Namun demikian evaluasi harus selalu dilakukan, ketika di awal pemerintah sudah mengakui kesalahan terkait masuknya varian baru Covid-19, varian delta di Indonesia, melalui Menko Marves, Luhut Binsar Panjaitan, Pemerintah kembali meminta maaf kepada masyarakat Indonesia karena penanganan Covid-19 di Indonesia selama PPKM Darurat masih belum optimal, yang disampaikan pada tanggal 17 Juli 2021.
Pemerintah akan mengupayakan dan akan bekerja keras untuk mengendalikan pandemi Covid-19 dan menyalurkan seluruh Bansos kepada masyarakat selama masa PPKM Darurat. Terkait dengan pengendalian pandemi terdapat dua indikator evaluasi dalam PPKM Darurat, yaitu indikator peningkatan kasus positif serta bed occupancy ratio bisa membaik.

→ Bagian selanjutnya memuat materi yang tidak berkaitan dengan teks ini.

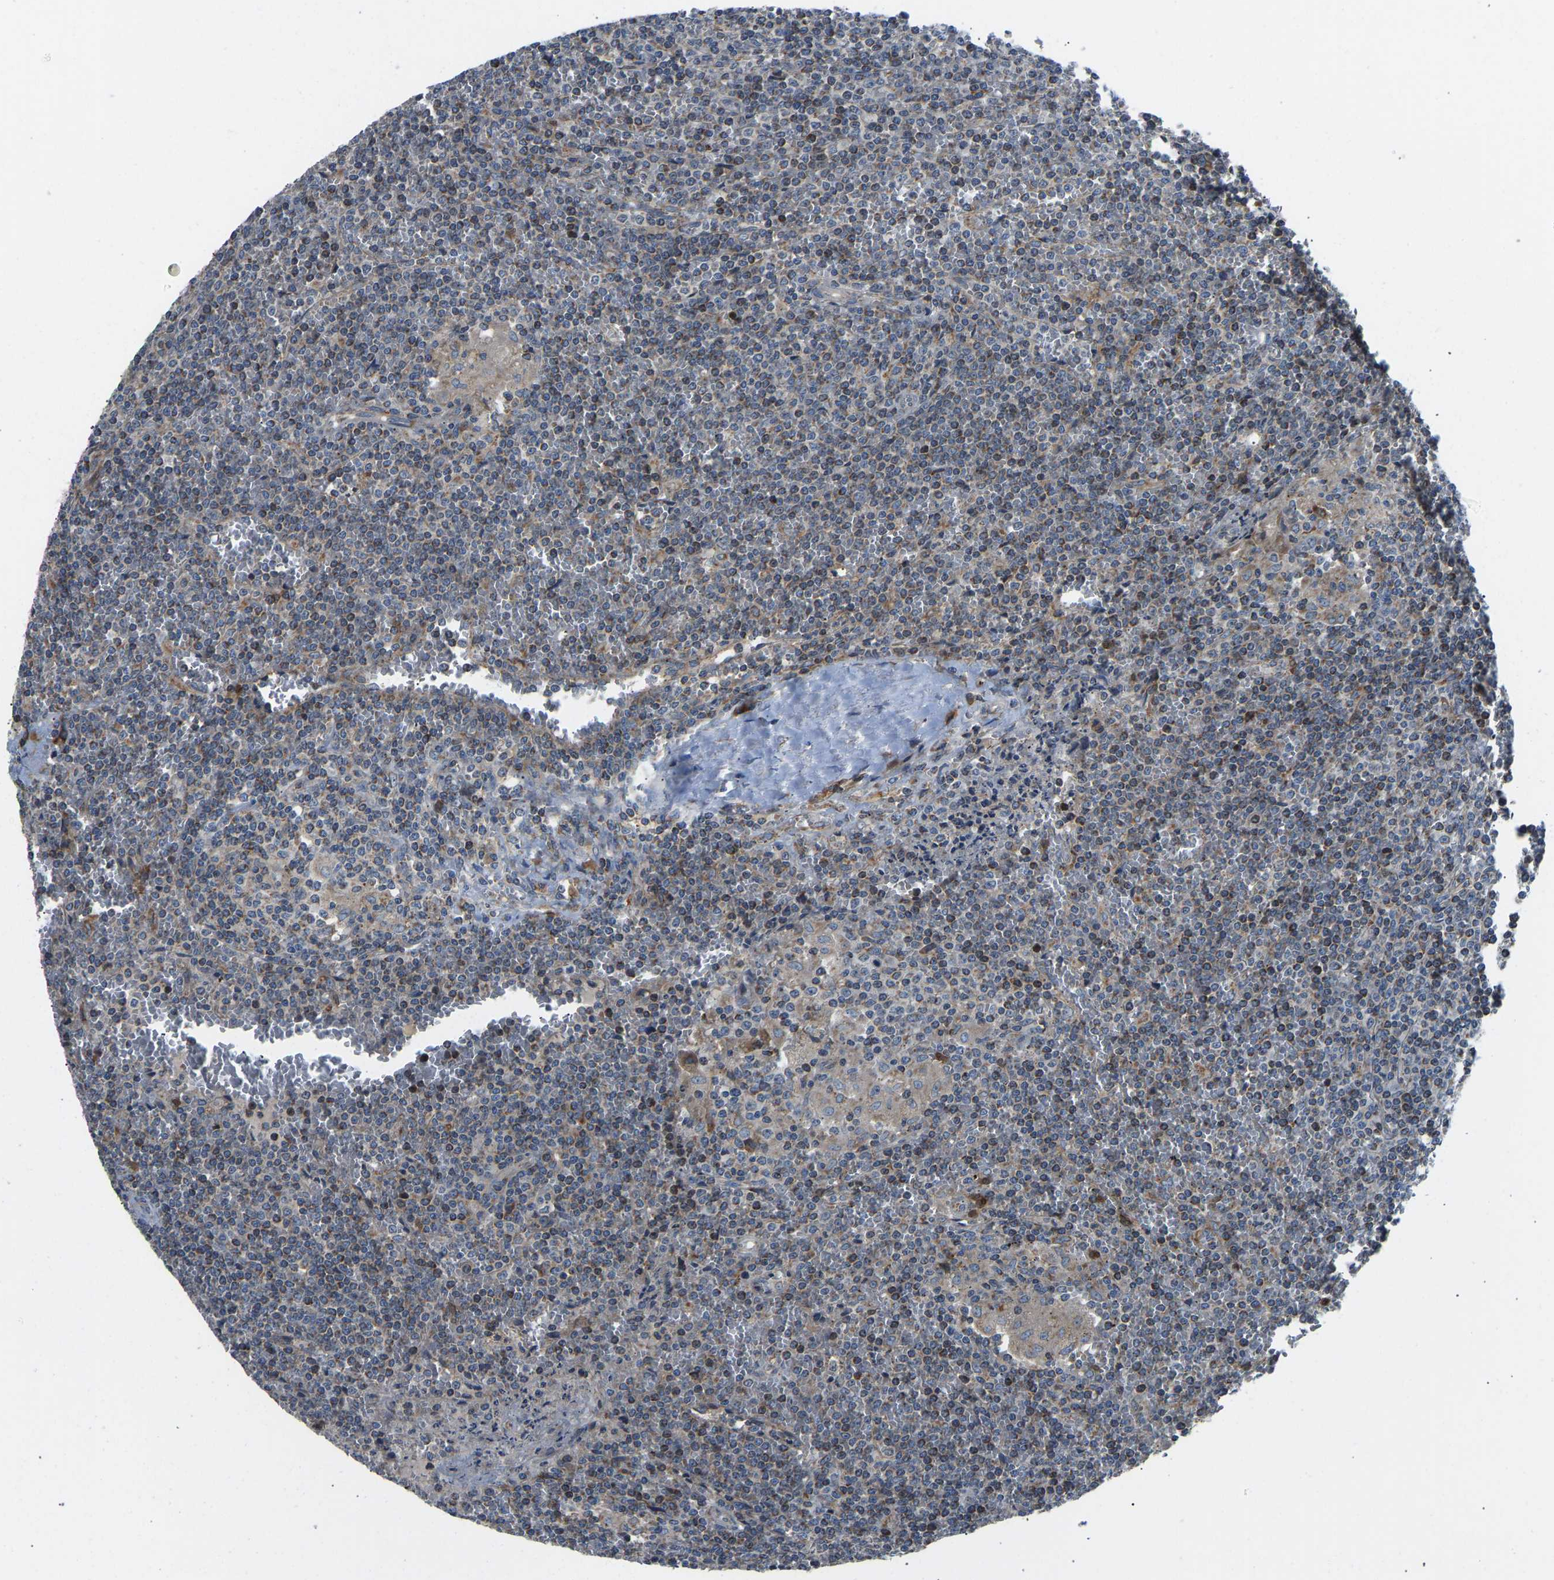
{"staining": {"intensity": "weak", "quantity": "25%-75%", "location": "cytoplasmic/membranous"}, "tissue": "lymphoma", "cell_type": "Tumor cells", "image_type": "cancer", "snomed": [{"axis": "morphology", "description": "Malignant lymphoma, non-Hodgkin's type, Low grade"}, {"axis": "topography", "description": "Spleen"}], "caption": "Immunohistochemical staining of human lymphoma shows low levels of weak cytoplasmic/membranous protein staining in approximately 25%-75% of tumor cells. (DAB IHC with brightfield microscopy, high magnification).", "gene": "RBP1", "patient": {"sex": "female", "age": 19}}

Selanjutnya akan ada koordinasi kembali dengan Presiden mengenai tindak lanjut yang akan dilakukan, termasuk perpanjangan masa PPKM sesuai dengan kebutuhan dan kesiapan Pemerintah untuk mendukungnya
Bersatu Bersama Melawan Pandemi
Seluruh Warga Negara Indonesia tentunya perlu ikut bersatu atas nama kemanusiaan untuk melawan pandemi di pangkuan negara bersama pemerintah. Semua dapat memiliki kontribusi sesuai peran masing-masing.
Kontribusi yang paling mudah adalah menyampaikan pernyataan positif mengenai kebijakan yang diambil pemerintah masih sesuai dengan amanat Undang-Undang terutama yang terkait kedaruratan kesehatan.

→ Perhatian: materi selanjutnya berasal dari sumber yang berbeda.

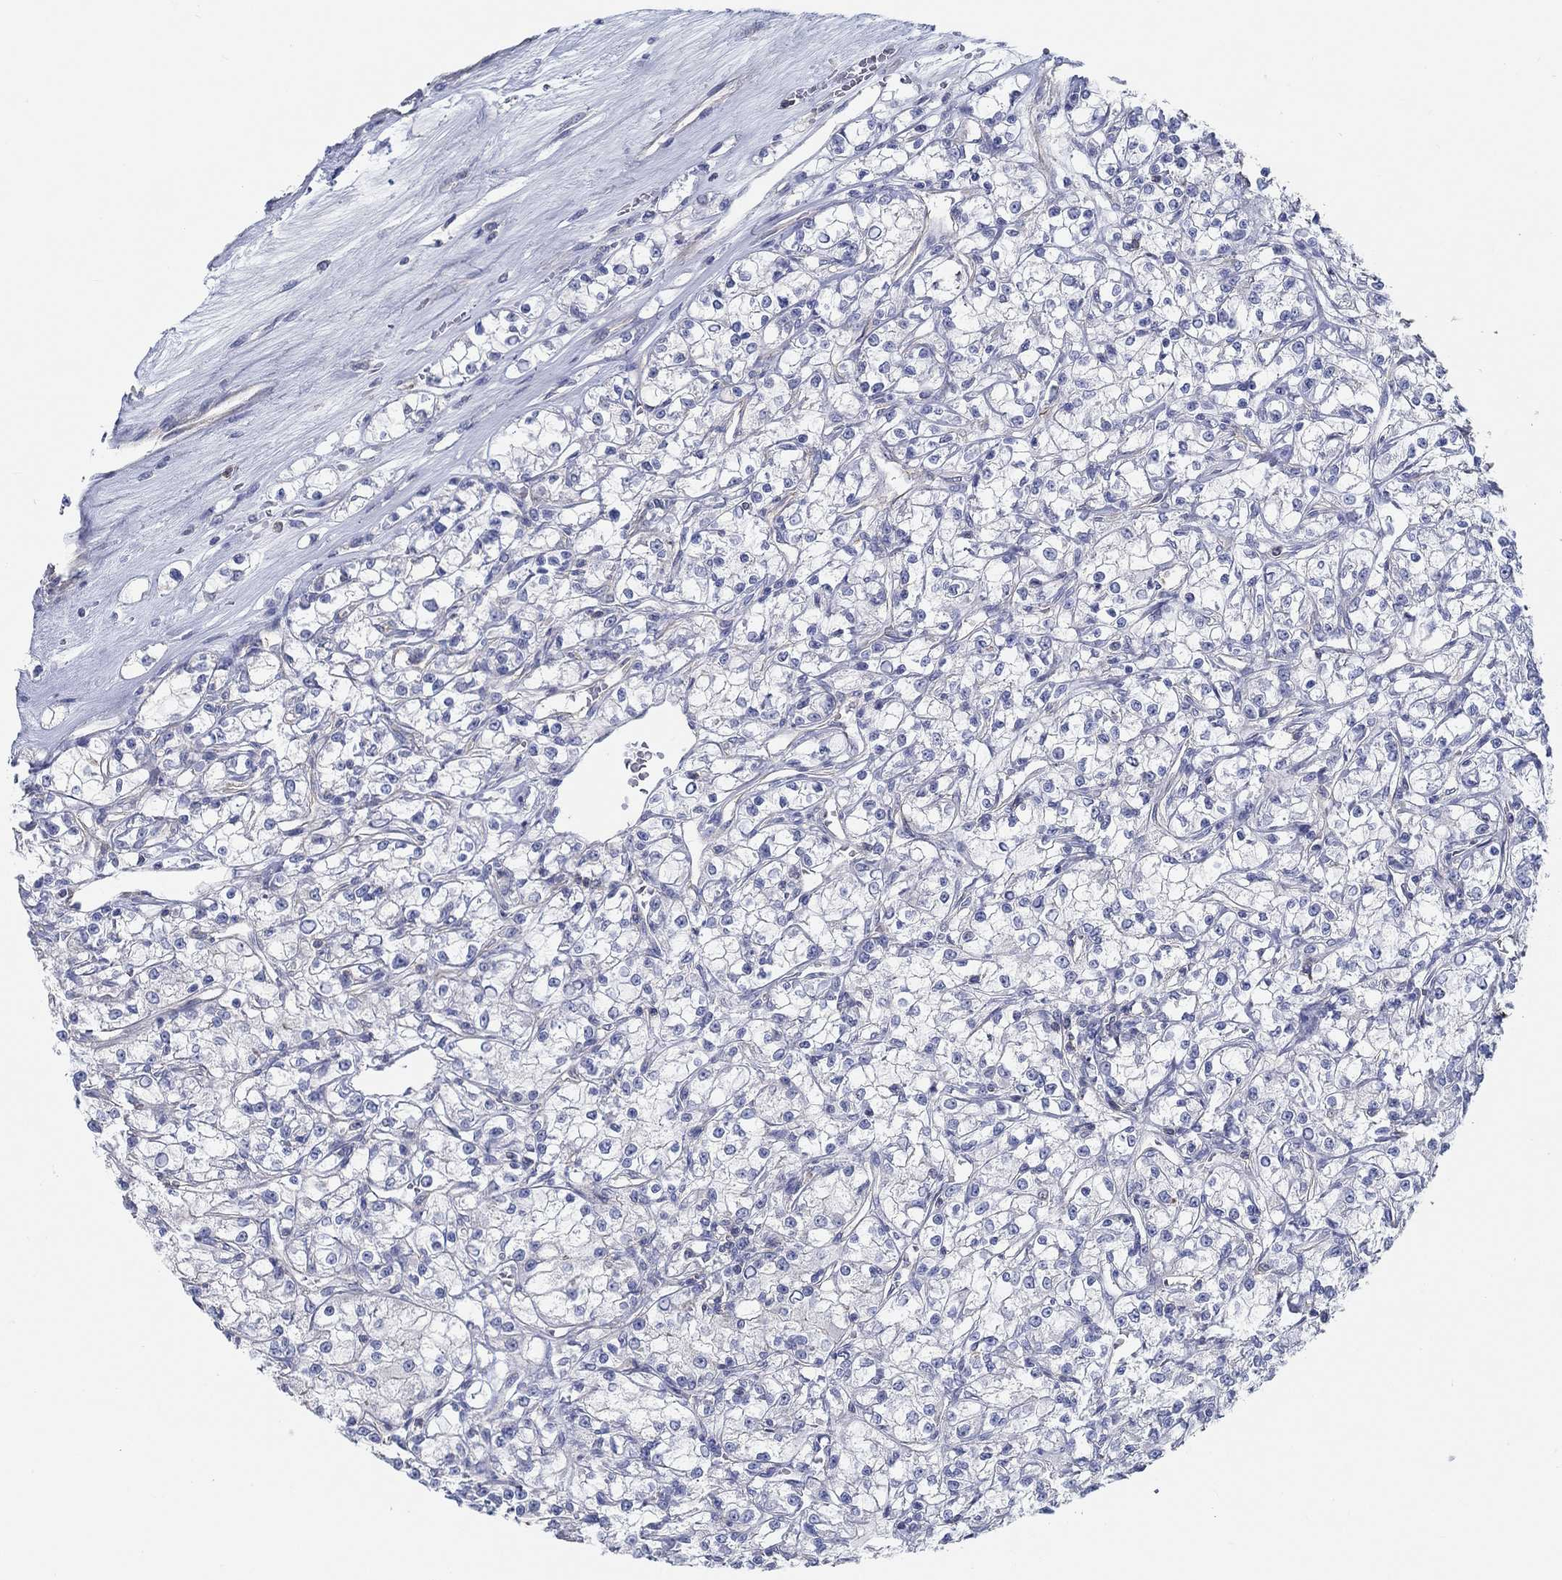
{"staining": {"intensity": "negative", "quantity": "none", "location": "none"}, "tissue": "renal cancer", "cell_type": "Tumor cells", "image_type": "cancer", "snomed": [{"axis": "morphology", "description": "Adenocarcinoma, NOS"}, {"axis": "topography", "description": "Kidney"}], "caption": "Immunohistochemical staining of renal cancer (adenocarcinoma) shows no significant positivity in tumor cells.", "gene": "BBOF1", "patient": {"sex": "female", "age": 59}}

Dengan adanya Pandemi Covid 19 ini, kita semua mendapatkan tantangan yang belum pernah terjadi dalam sejarah perjalanan bangsa Indonesia. Maka Bangsa Indonesia sudah sepatutnya secara kolektif sebagai bangsa harus saling mengimbau dan mengingatkan, dan dalam menghadapi kondisi ini mau tidak mau kita semua elemen masyarakat harus bersatu dan mau bahu membahu memberikan kontribusi pada pemerintah, dengan apapun yang kita bisa lakukan.
Termasuk mendukung kebijakan yang diambil pemerintah dan menyuarakan evaluasinya sesuai dengan fakta dan argument yang solutif. Hal ini juga sejalan dengan pendapat: pemerintahan demokratis bukanlah entitas yang “bodoh”, tetapi terbuka untuk berbagai kontribusi (deliberatif) (Hilmy, 2008).